**Problem**
Collect every line in the records below that contains the string "data", and copy each one in full.
************
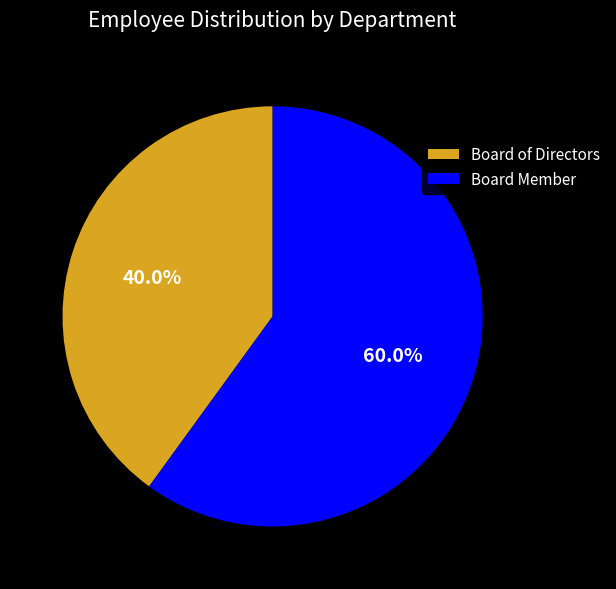

What portion of the pie excludes Board Member?

40.0%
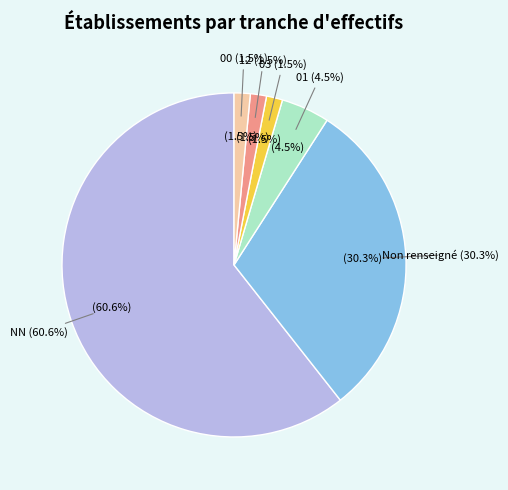

Rank the categories by value from highest to lowest.

NN, , 01, 00, 03, 12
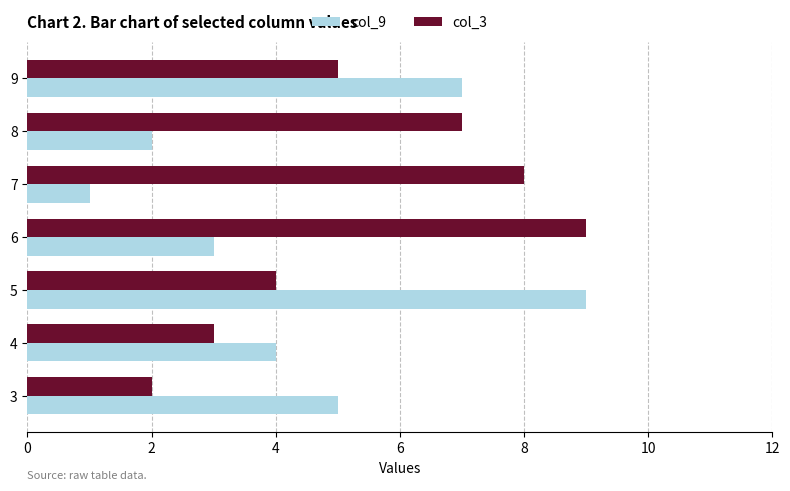

Which series has the largest range (max minus min)?

col_9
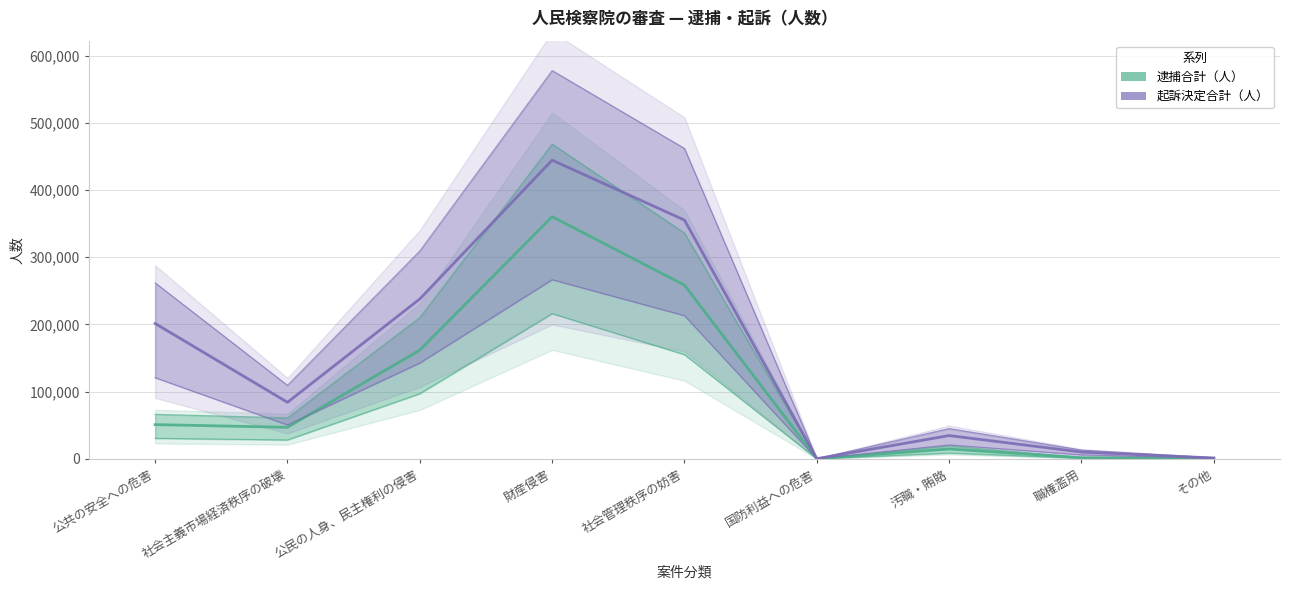

Does the chart display data point markers on the line(s)?

No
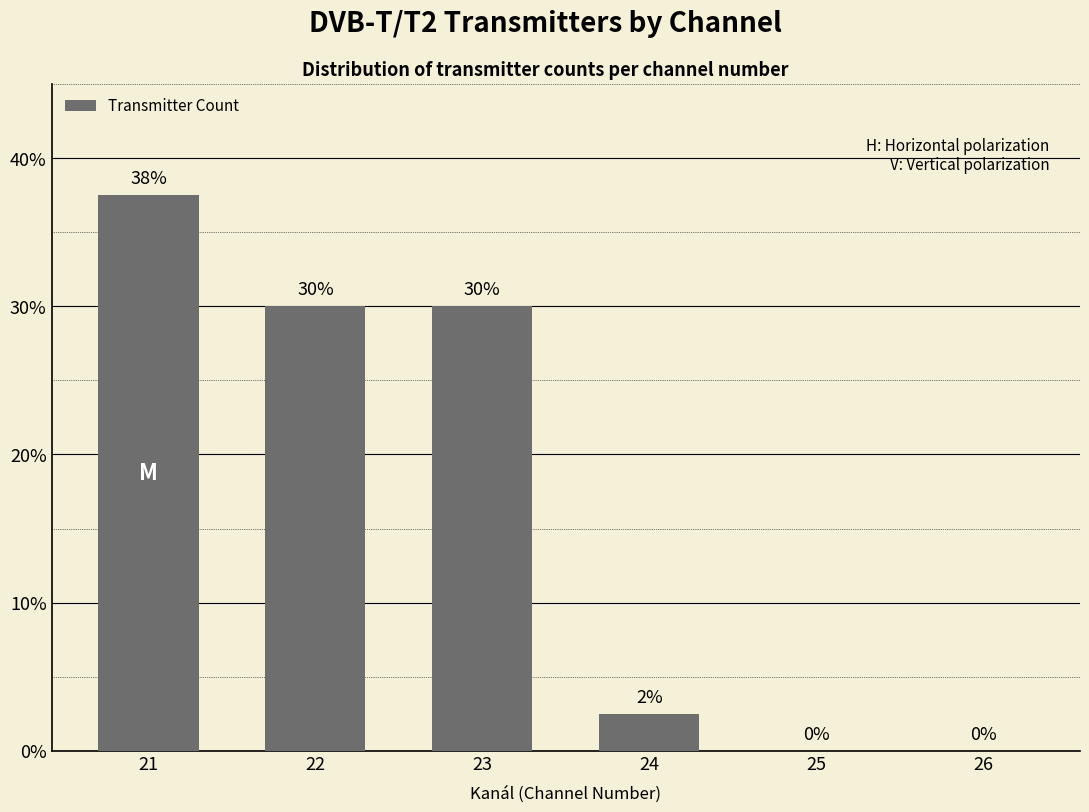

How many data points does each series have?

6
************
**Response**
Does the chart display data point markers on the line(s)?
How many data points does each series have?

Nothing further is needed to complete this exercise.